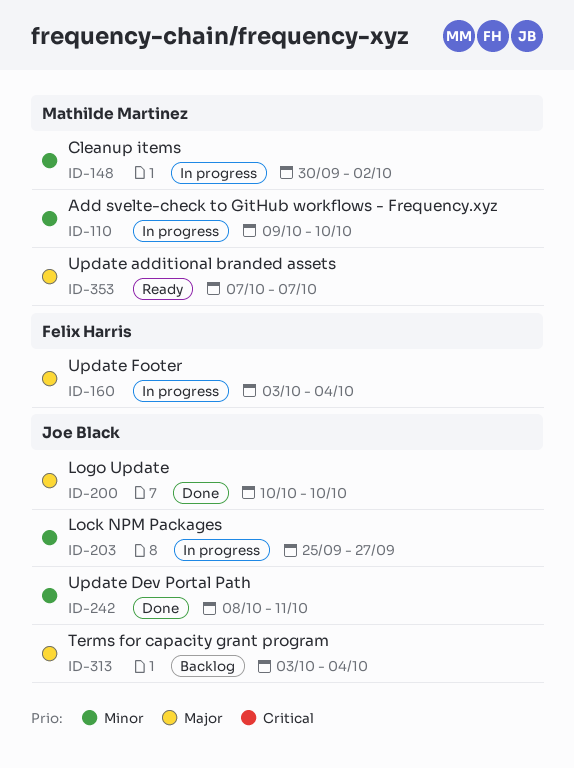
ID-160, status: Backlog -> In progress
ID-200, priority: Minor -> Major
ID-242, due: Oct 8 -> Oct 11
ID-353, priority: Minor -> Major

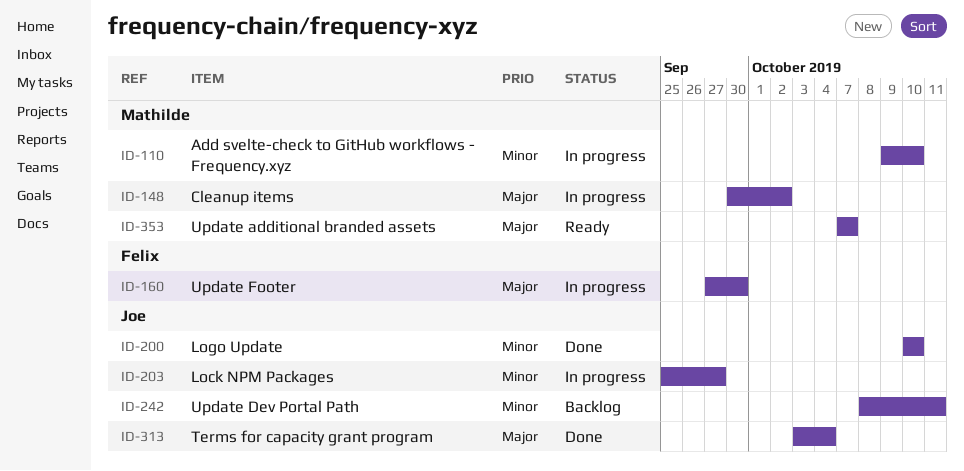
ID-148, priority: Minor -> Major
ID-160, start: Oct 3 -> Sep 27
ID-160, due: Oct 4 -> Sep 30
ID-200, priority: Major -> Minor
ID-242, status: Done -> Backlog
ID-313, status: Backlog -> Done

* [PROBLEM REQUIREMENTS]:
The answer is the entries above, given again exactly, with no pictures among them.

* [ANSWER FOR THIS EXERCISE]:
ID-160, status: Backlog -> In progress
ID-200, priority: Minor -> Major
ID-242, due: Oct 8 -> Oct 11
ID-353, priority: Minor -> Major

ID-148, priority: Minor -> Major
ID-160, start: Oct 3 -> Sep 27
ID-160, due: Oct 4 -> Sep 30
ID-200, priority: Major -> Minor
ID-242, status: Done -> Backlog
ID-313, status: Backlog -> Done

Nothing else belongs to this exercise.